**Aufgaben:**
A) Tippen Sie aus dem Text über Afghanistan und Iran den Abschnitt wortgetreu ab, der bei "Reihe um Reihe" beginnt und bei "Irak gefallen sind." endet.
B) Führen Sie den Text über Afghanistan und Iran im Anschluss an seinen letzten Satz weiter.

#### Textblock ####

Die Ereignisse von 1979 banden Afghanistan und Iran noch enger aneinander – heute beeinflusst selbst der Krieg in Syrien das Verhältnis der Nachbarn. Trotz der Handelsströme war die Beziehung Teheran–Kabul stets belastet. 

Reihe um Reihe sind ihre Grabplatten mit großen, farbigen Porträtaufnahmen aufgestellt. Allein in Behesht-e Zahra, dem größten Friedhof Irans in der Hauptstadt, geht ihre Zahl in die Hunderte. Es handelt sich um afghanische Staatsbürger, die im Dienste der iranischen Revolutionsgarden in Syrien und Irak gefallen sind.

 

Die zwei Länder pflegten seit 1935 ein freundschaftliches Verhältnis, bis 1979 auf beiden Seiten der Grenze Umbrüche fast zeitgleich alles änderten. Die Revolution vertrieb die Pahlavi-Dynastie und schuf eine Islamische Republik Iran mit Imam Khomeini als Revolutionsführer. In Afghanistan marschierten die Sowjets ein, es begann ein Bürgerkrieg, der bis heute andauert.

#### Daten ####

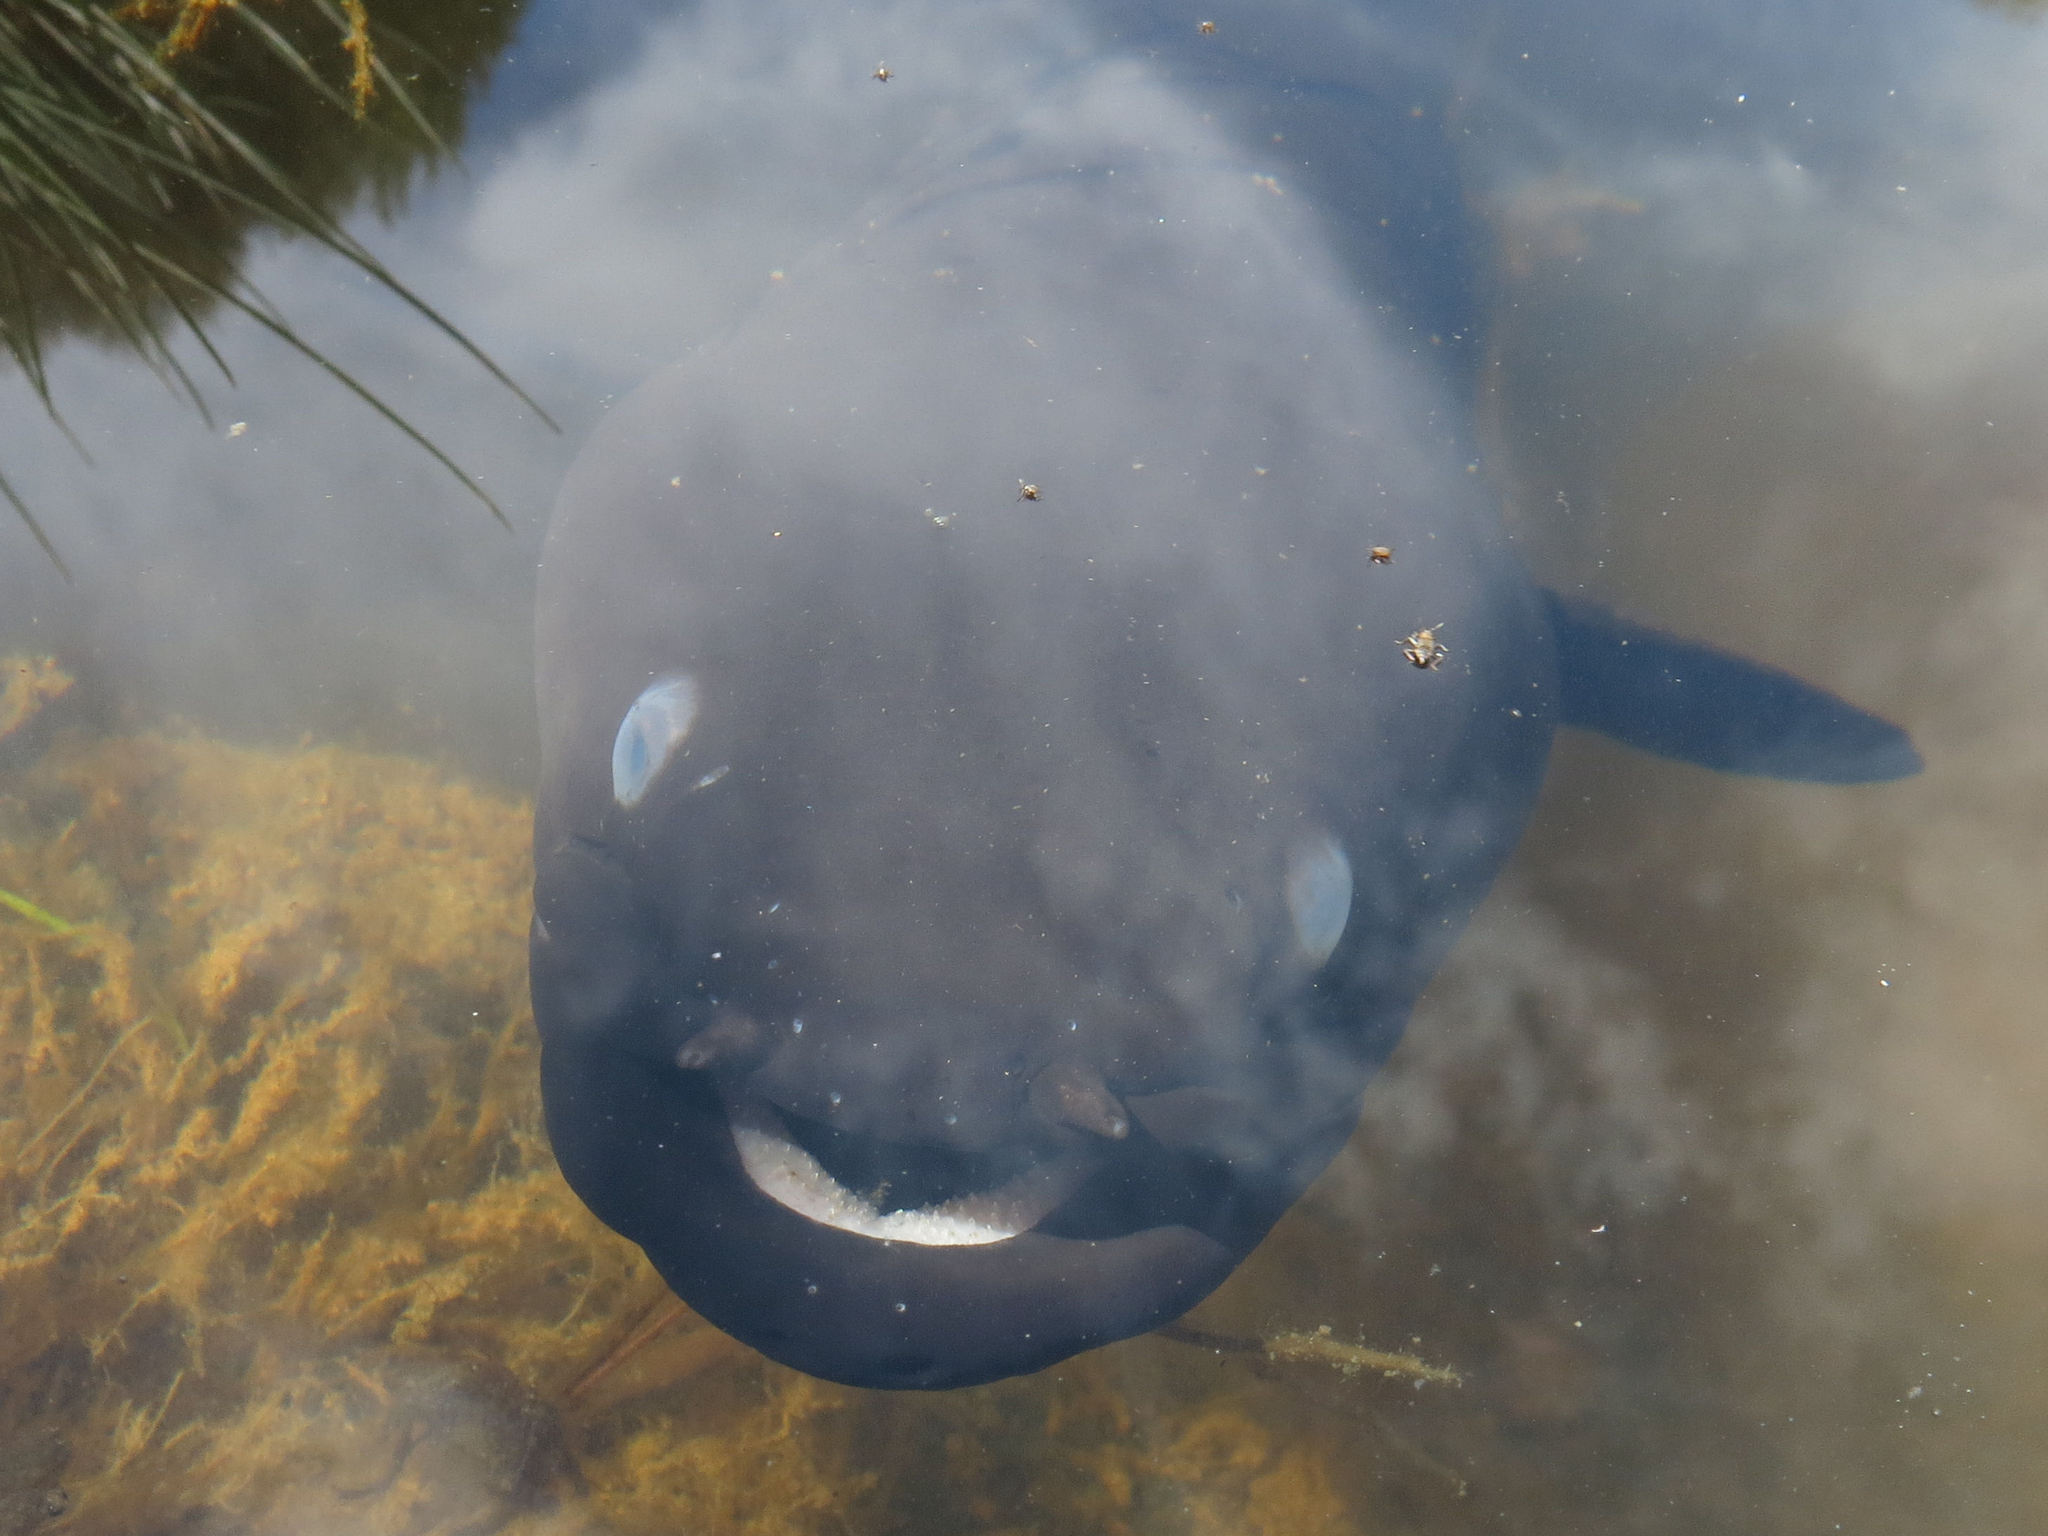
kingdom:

####

**Erwartete Lösungen:**
A)
Reihe um Reihe sind ihre Grabplatten mit großen, farbigen Porträtaufnahmen aufgestellt. Allein in Behesht-e Zahra, dem größten Friedhof Irans in der Hauptstadt, geht ihre Zahl in die Hunderte. Es handelt sich um afghanische Staatsbürger, die im Dienste der iranischen Revolutionsgarden in Syrien und Irak gefallen sind.

B)
Die nach der Revolution ausgerufene Islamische Republik Iran verurteilte im Winter 1979 zunächst den Einmarsch der Sowjets und war langfristig als neu gegründete Schutzmacht der Schiiten weltweit besorgt, dass sich der Wahhabismus in Afghanistan ausbreiten würde.

 

Die Politik Irans zum Nachbarn war bis dahin geprägt vom Fokus auf die Hazara, einer ausschließlich zwölfer-schiitischen Gruppe, die in Religionsausübung und Sprache den Persern traditionell sehr nahestand. Die meisten der über 1,5 Millionen afghanischen Flüchtlinge, die in den Jahren nach Beginn des Krieges nach Iran strömten, waren ebenfalls Hazara.

 

Obwohl viele von ihnen Iran wieder verlassen haben, sind es heute noch mehr als eine Million registrierter und nicht registrierter Afghanen, die in Iran vor allem den untersten Lohnsektor als billige Arbeitskräfte dominieren. Sie arbeiten im ganzen Land als Tagelöhner auf Baustellen. Im Raum Yazd und Maschhad gibt es nahezu keine großen Teppichproduzenten mehr, die ihre Produkte nicht von afghanischen Billiglohnarbeitern weben lassen.

 

Obwohl das Land heute aggressiver als zuvor darauf drängt, dass die Flüchtlinge das Land verlassen, und gegebenenfalls auch abschiebt, würde sich das Fehlen unter Tarif bezahlter Hilfskräfte schwerer denn je auf die geschwächte iranische Wirtschaft auswirken. Wohl auch aus diesem Grund folgen den Worten iranischer Politiker bezüglich Massenausweisungen von afghanischen Flüchtlingen selten Taten.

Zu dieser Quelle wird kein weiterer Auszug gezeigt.